From the data below, repeat exactly the lines from the line with "320 mm. Female patient." to the line with "(x=331, y=152) px", both included.

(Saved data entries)
☆ ☆ ☆
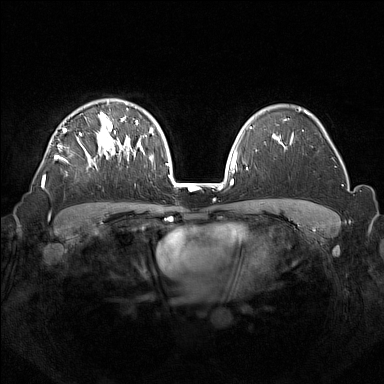
Breast MRI (dynamic contrast-enhanced), one axial slice; slice 100 of 160 in the series (ordered by position); dynamic contrast-enhanced series, time point 2 of 7 at this slice position (early post-contrast); 1.5 T; TE 1.8 ms, TR 5 ms; 1 mm slice thickness; 384 × 384 image matrix, field of view 350 × 350 mm. Female patient.
Structures marked on this image (semi-automatically segmented with operator editing):
- enhancing-tissue mask used for the functional tumour volume (all voxels passing the contrast-enhancement thresholds inside the analysis volume; usually the tumour): bounding box [x1, y1, x2, y2] px = [42, 108, 133, 188]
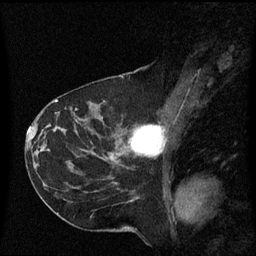
Breast MRI (dynamic contrast-enhanced), one sagittal slice. Slice 33 of 60 in the series (ordered by position). Dynamic contrast-enhanced series, image 2 of 3 at this slice position (ordered by acquisition). 1.5 T. TE 4.2 ms, TR 8.4 ms. 2 mm slice thickness. 256 × 256 image matrix, field of view 220 × 220 mm. Female patient, age 41 years. From the clinical record (not read from this slice): setting: breast cancer imaged before/during neoadjuvant chemotherapy; receptor status: triple-negative.
Outlined on this slice (semi-automatic segmentation, software-assisted and operator-edited):
- analysis volume of interest (the breast-tissue region the enhancement analysis was run in; not a lesion): bounding box [x1, y1, x2, y2] px = [116, 108, 167, 163]
- tumour enhancement mask (voxels above the 70 % enhancement threshold inside the analysis volume of interest): [129, 126, 164, 157]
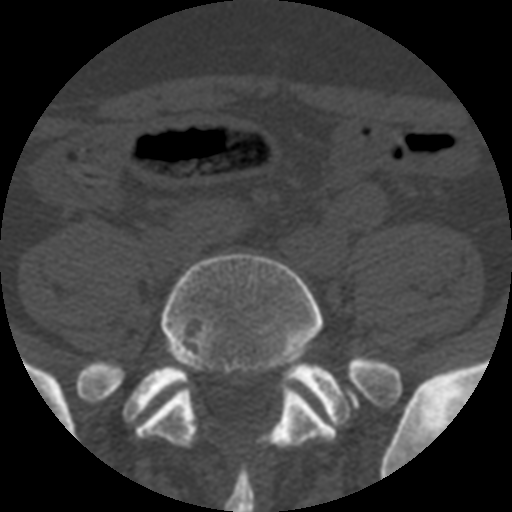
CT including the spine, one axial slice. Position 57 of 508 along the scan axis. Reconstruction kernel STANDARD. 120 kVp. Bone window (W 1800 / L 400 HU). 1.25 mm slice thickness. 512 × 512 image matrix. Patient age 57 years. Case-level facts recorded for this patient, not image findings: primary cancer: prostate.
Structures marked on this image (semi-automatically segmented with operator editing):
- L5 vertebra: box from (x=135, y=253) to (x=394, y=449) px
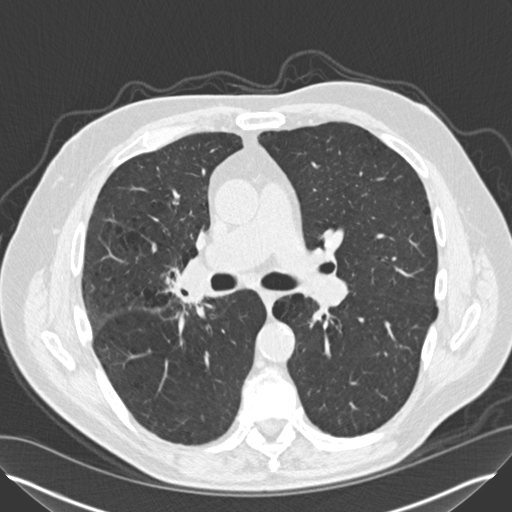
Low-dose screening chest CT, axial slice. Second screening round (one year after baseline). Lung window (W 1500 / L -600 HU). Slice 67 of 149 in the series. Male participant, aged 65 years at enrolment.
Expert reader's lesion annotation, bounding box (x1, y1, x2, y2) in pixels: (157, 262, 214, 315). The exam's reader record, not a measurement of the box and not confirmed to be the same lesion: non-calcified nodule or mass ≥4 mm, left lower lobe, 12 × 8 mm, smooth margins, soft tissue attenuation, pre-existing on the prior screen: yes; interval growth: yes. Note: the box lies in the patient's right hemithorax on this image, whereas the reader's record names the left lung; they may be different findings. Official screen result: positive, other. Lung cancer was diagnosed 67 days after this screen: non-small cell carcinoma, left lower lobe, right hilum, poorly differentiated (G3), stage IV (AJCC 6th edition), 5 mm at pathology.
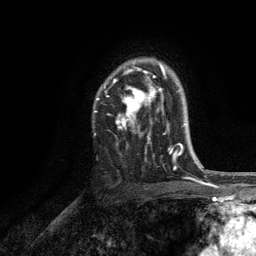
Breast MRI, one axial slice. Slice 86 of 134 in the series (ordered by position). Cropped to one breast. Dynamic contrast-enhanced series, time point 2 of 6 at this slice position (early post-contrast). 3 T. TE 2.8 ms, TR 7.5 ms. 1.2 mm slice thickness. 256 × 256 image matrix, field of view 175 × 175 mm. Female patient.
Structures marked on this image (semi-automatically segmented with operator editing):
- enhancing-tissue mask used for the functional tumour volume (all voxels passing the contrast-enhancement thresholds inside the analysis volume; usually the tumour): bounding box <94,63,171,152> (left, top, right, bottom; pixels)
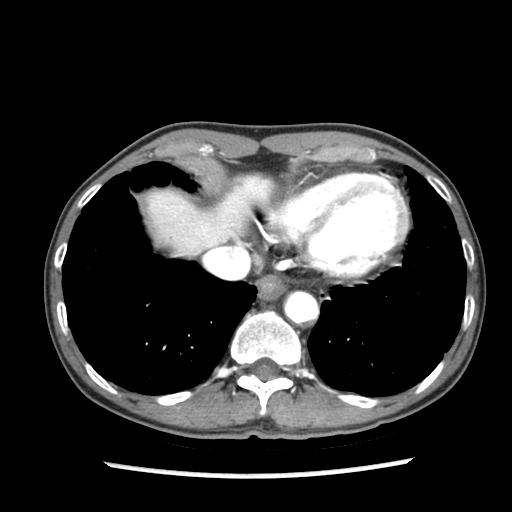
Contrast-enhanced abdominal CT (liver protocol), one axial slice. Slice 74 of 87 in the series (ordered by position). Reconstruction kernel STANDARD. 140 kVp. Soft-tissue window (W 400 / L 40 HU). 2.5 mm slice thickness. 512 × 512 image matrix, field of view 300 × 300 mm. From the clinical record (not read from this slice): diagnosis: hepatocellular carcinoma (patient treated with transarterial chemoembolisation; whether this scan precedes or follows treatment is not stated here); TNM stage (as recorded): Stage-IIIB; Child-Pugh class: A; tumour differentiation: well differentiated; tumour nodularity: uninodular.
Annotated regions visible in this slice (semi-automatic segmentation, software-assisted and operator-edited):
- abdominal aorta: bounding box (x1, y1, x2, y2) in pixels: (286, 293, 317, 321)
- liver parenchyma outside the tumour (the mass and vessels are separate outlines, so this box may not span the whole liver): (148, 178, 270, 254)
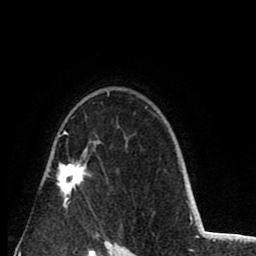
Breast MRI (dynamic contrast-enhanced), one axial slice; cropped to one breast; dynamic contrast-enhanced series, time point 2 of 8 at this slice position (early post-contrast); 1.5 T; TE 2.6 ms, TR 6.1 ms; 2 mm slice thickness; 256 × 256 image matrix, field of view 160 × 160 mm. Female patient.
Annotated regions visible in this slice (semi-automatically segmented with operator editing):
- enhancing-tissue mask used for the functional tumour volume (all voxels passing the contrast-enhancement thresholds inside the analysis volume; usually the tumour): bounding box [x1, y1, x2, y2] px = [48, 92, 109, 208]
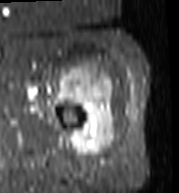
MRI of an extremity soft-tissue mass, one axial slice; position 87 of 103 along the scan axis; STIR; MR volume resampled by the dataset authors to the PET/CT grid (not the native acquisition matrix); 179 × 193 image matrix, field of view 175 × 188 mm. Female patient. Case-level facts recorded for this patient, not image findings: histological type: undifferentiated – high grade; grade: high; site of the primary tumour: left thigh.
Outlined on this slice (expert contour drawn on MRI and transferred to this co-registered scan by the dataset authors):
- gross tumour volume including surrounding oedema: bounding box <57,64,117,161> (left, top, right, bottom; pixels)
- gross tumour volume (mass): <59,66,115,157>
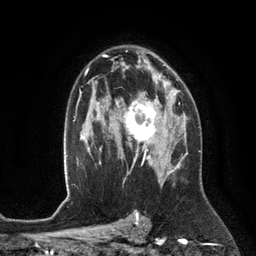
Breast MRI (dynamic contrast-enhanced), one axial slice. Position 80 of 134 along the scan axis. Cropped to one breast. Dynamic contrast-enhanced series, time point 2 of 6 at this slice position (early post-contrast). 3 T. TE 2.8 ms, TR 6.9 ms. 1.2 mm slice thickness. 256 × 256 image matrix, field of view 190 × 190 mm. Female patient.
Outlined on this slice (semi-automatically segmented with operator editing):
- enhancing-tissue mask used for the functional tumour volume (all voxels passing the contrast-enhancement thresholds inside the analysis volume; usually the tumour): bounding box <117,93,172,153> (left, top, right, bottom; pixels)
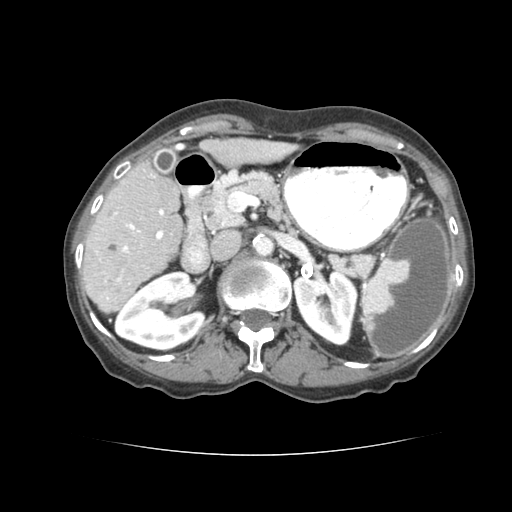
Contrast-enhanced abdominal CT (liver protocol), one axial slice; position 34 of 77 along the scan axis; 120 kVp; soft-tissue window (W 400 / L 40 HU); 2.5 mm slice thickness; 512 × 512 image matrix, field of view 340 × 340 mm. Case-level facts recorded for this patient, not image findings: diagnosis: hepatocellular carcinoma (patient treated with transarterial chemoembolisation; whether this scan precedes or follows treatment is not stated here); TNM stage (as recorded): Stage-I; Child-Pugh class: A; tumour size: 7.6 cm.
Annotated regions visible in this slice (semi-automatically segmented with operator editing):
- liver parenchyma outside the tumour (the mass and vessels are separate outlines, so this box may not span the whole liver): bounding box [x1, y1, x2, y2] px = [80, 142, 294, 314]
- portal vein: [101, 206, 164, 278]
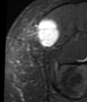
MRI of an extremity soft-tissue mass, one axial slice; position 15 of 48 along the scan axis; STIR; MR volume resampled by the dataset authors to the PET/CT grid (not the native acquisition matrix); 87 × 102 image matrix, field of view 85 × 100 mm. Female patient. Case-level facts recorded for this patient, not image findings: histological type: synovial sarcoma; grade: intermediate; site of the primary tumour: right thigh.
Structures marked on this image (expert contour drawn on MRI and transferred to this co-registered scan by the dataset authors):
- gross tumour volume including surrounding oedema: box from (x=37, y=20) to (x=59, y=48) px
- gross tumour volume (mass): (x=37, y=20)–(x=59, y=48)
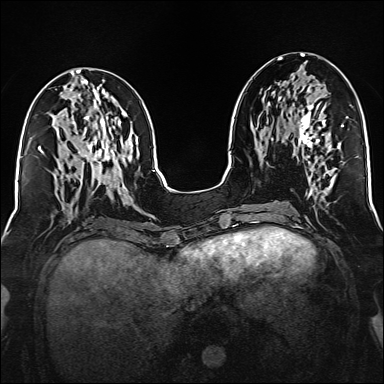
Breast MRI (dynamic contrast-enhanced), one axial slice; position 67 of 160 along the scan axis; dynamic contrast-enhanced series, time point 2 of 6 at this slice position (early post-contrast); 1.5 T; TE 2.3 ms, TR 5.2 ms; 1 mm slice thickness; 384 × 384 image matrix, field of view 320 × 320 mm. Female patient.
Structures marked on this image (semi-automatically segmented with operator editing):
- enhancing-tissue mask used for the functional tumour volume (all voxels passing the contrast-enhancement thresholds inside the analysis volume; usually the tumour): box from (x=299, y=84) to (x=331, y=152) px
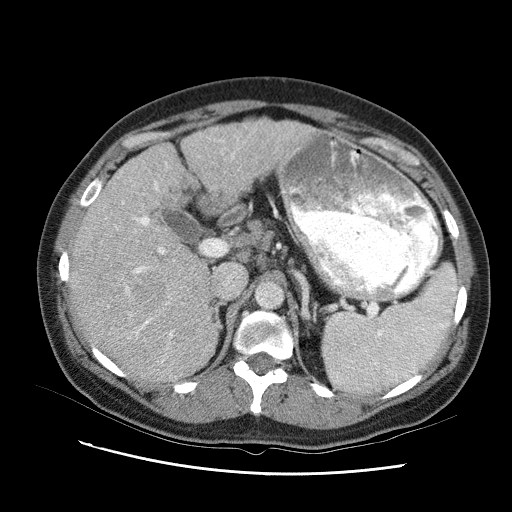
Contrast-enhanced abdominal CT (liver protocol), one axial slice; slice 59 of 95 in the series (ordered by position); reconstruction kernel STANDARD; 120 kVp; one of 2 acquisitions stored at this slice position; soft-tissue window (W 400 / L 40 HU); 2.5 mm slice thickness; 512 × 512 image matrix. From the clinical record (not read from this slice): diagnosis: hepatocellular carcinoma (patient treated with transarterial chemoembolisation; whether this scan precedes or follows treatment is not stated here); TNM stage (as recorded): Stage-I; Child-Pugh class: B; tumour differentiation: moderately differentiated; tumour nodularity: uninodular.
Structures marked on this image (semi-automatic segmentation, software-assisted and operator-edited):
- liver parenchyma outside the tumour (the mass and vessels are separate outlines, so this box may not span the whole liver): bounding box (x1, y1, x2, y2) in pixels: (68, 114, 320, 378)
- mass: (137, 286, 153, 305)
- portal vein: (76, 129, 292, 345)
☆ ☆ ☆
● **SOLUTION FOR THIS EXERCISE**
Breast MRI (dynamic contrast-enhanced), one axial slice; position 67 of 160 along the scan axis; dynamic contrast-enhanced series, time point 2 of 6 at this slice position (early post-contrast); 1.5 T; TE 2.3 ms, TR 5.2 ms; 1 mm slice thickness; 384 × 384 image matrix, field of view 320 × 320 mm. Female patient.
Structures marked on this image (semi-automatically segmented with operator editing):
- enhancing-tissue mask used for the functional tumour volume (all voxels passing the contrast-enhancement thresholds inside the analysis volume; usually the tumour): box from (x=299, y=84) to (x=331, y=152) px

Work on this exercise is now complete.